Dans le domaine non satellitaire, SpaceX a déjà fait ses preuves en matière de lancement commercial et les programmes d’équipages commerciaux tels que Dragon et Boeing Starliner laissent présager un développement et un déploiement accrus des équipements spatiaux à des fins commerciales. De nombreuses entreprises travaillent actuellement à la création d’une station spatiale privée, qui devrait voir le jour dans les années 2030, et peut-être même à un projet financé par des fonds privés sur la lune ou vers des astéroïdes. C’est une période extrêmement prometteuse pour l’industrie spatiale !
Comment Keysight contribue-t-il à relever ces défis ?

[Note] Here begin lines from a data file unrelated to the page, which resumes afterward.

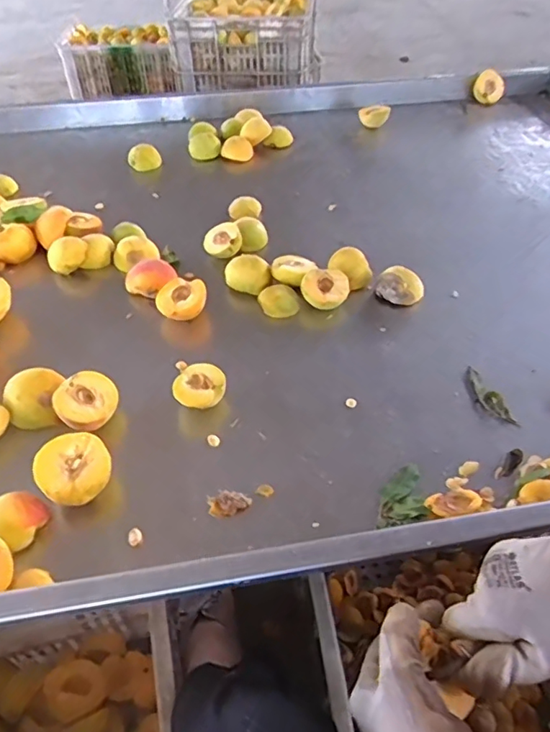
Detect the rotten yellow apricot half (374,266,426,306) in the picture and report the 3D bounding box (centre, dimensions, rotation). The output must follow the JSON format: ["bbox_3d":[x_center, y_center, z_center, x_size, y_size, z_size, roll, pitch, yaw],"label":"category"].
[{"bbox_3d":[0.171,-0.111,0.725,0.063,0.037,0.041,9,46,11],"label":"rotten yellow apricot half"}]

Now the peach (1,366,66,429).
[{"bbox_3d":[-0.259,0.036,0.584,0.056,0.049,0.064,0,45,1],"label":"peach"}]

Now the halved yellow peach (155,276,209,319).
[{"bbox_3d":[-0.122,-0.083,0.701,0.066,0.039,0.060,-8,45,-7],"label":"halved yellow peach"}]

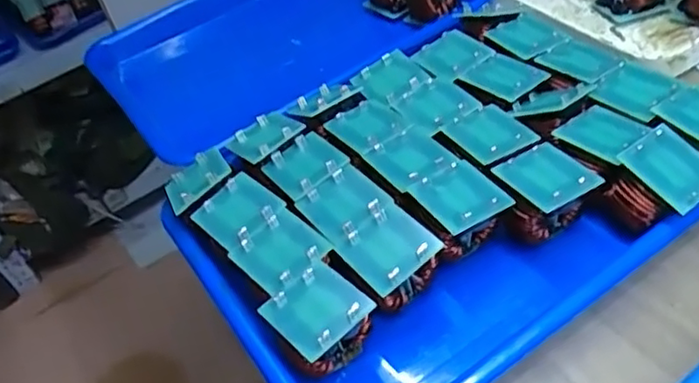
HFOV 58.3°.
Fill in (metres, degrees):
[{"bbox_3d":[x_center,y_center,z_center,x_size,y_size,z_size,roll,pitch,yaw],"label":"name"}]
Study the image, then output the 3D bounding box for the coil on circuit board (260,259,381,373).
[{"bbox_3d":[-0.016,0.073,0.343,0.048,0.040,0.047,-38,49,-22],"label":"coil on circuit board"}]

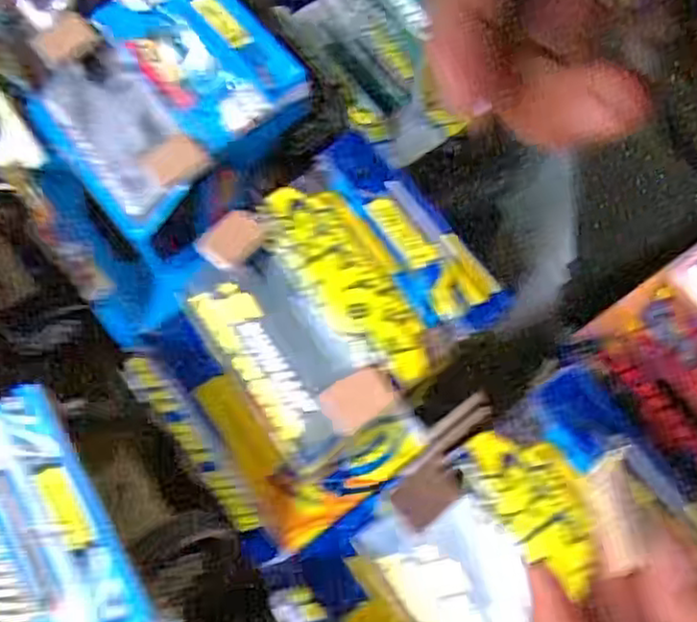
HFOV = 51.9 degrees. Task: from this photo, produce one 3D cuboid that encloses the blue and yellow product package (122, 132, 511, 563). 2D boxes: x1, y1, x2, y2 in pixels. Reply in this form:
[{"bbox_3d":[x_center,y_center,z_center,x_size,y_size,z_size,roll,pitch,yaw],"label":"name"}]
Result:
[{"bbox_3d":[-0.019,0.018,0.320,0.140,0.089,0.117,-35,72,-10],"label":"blue and yellow product package"}]

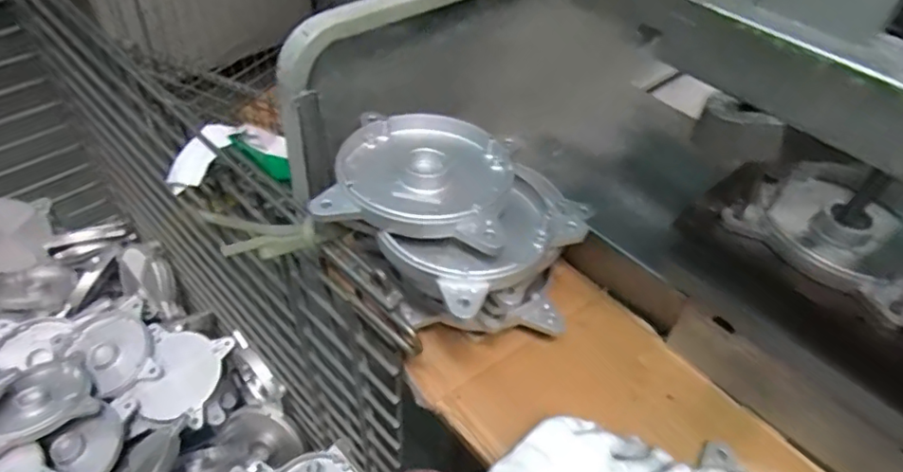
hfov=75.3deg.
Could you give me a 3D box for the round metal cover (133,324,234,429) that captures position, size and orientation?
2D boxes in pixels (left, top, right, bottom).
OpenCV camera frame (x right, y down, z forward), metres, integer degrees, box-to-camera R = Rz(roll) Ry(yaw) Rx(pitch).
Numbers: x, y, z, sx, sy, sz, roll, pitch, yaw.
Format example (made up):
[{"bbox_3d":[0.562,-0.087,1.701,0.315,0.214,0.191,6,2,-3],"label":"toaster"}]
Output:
[{"bbox_3d":[-0.424,0.215,0.903,0.122,0.025,0.140,12,63,-4],"label":"round metal cover"}]

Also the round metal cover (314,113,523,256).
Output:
[{"bbox_3d":[-0.023,-0.053,0.480,0.140,0.021,0.138,10,46,5],"label":"round metal cover"}]

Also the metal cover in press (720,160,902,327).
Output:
[{"bbox_3d":[0.328,-0.013,0.482,0.149,0.024,0.134,-31,56,-29],"label":"metal cover in press"}]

Greg Patschke : L’objectif de Keysight est de faciliter la réussite de ses clients tout au long du cycle de vie de leurs projets et programmes (des premiers stades de la conception et du développement à la validation de la conception, en passant par le prototypage, la fabrication et les opérations) ; nous voulons être un partenaire indispensable de la mission. Nos outils de simulation de réseaux et de conception de systèmes électroniques, tels que EXata scalable network technologies et PathWave Design, peuvent interagir avec le logiciel Systems Toolkit d’Ansys Government Initiatives (AGI), leader du marché, ce qui permet aux ingénieurs système de développer des jumeaux numériques haute fidélité dès le début de la phase de développement du concept d’opérations (CONOPS). À partir de là, les ingénieurs peuvent mener leurs projets jusqu’au cycle de vie des opérations grâce à des connexions avec notre équipement de test et d’émulation RF et réseau, afin d’imiter les conditions réelles en laboratoire. Grâce à l’acquisition récente d’Eggplant, Keysight peut également tester les logiciels de contrôle des systèmes opérationnels à l’aide de processus automatisés. Nos outils de surveillance des fréquences et des signaux, ainsi que nos principaux partenaires de solutions, dont Kratos, Integrasys et Calian, peuvent fournir un support au sol et un équipement de surveillance pour les phases de mise en service et d’exploitation du cycle de vie des satellites et des véhicules spatiaux.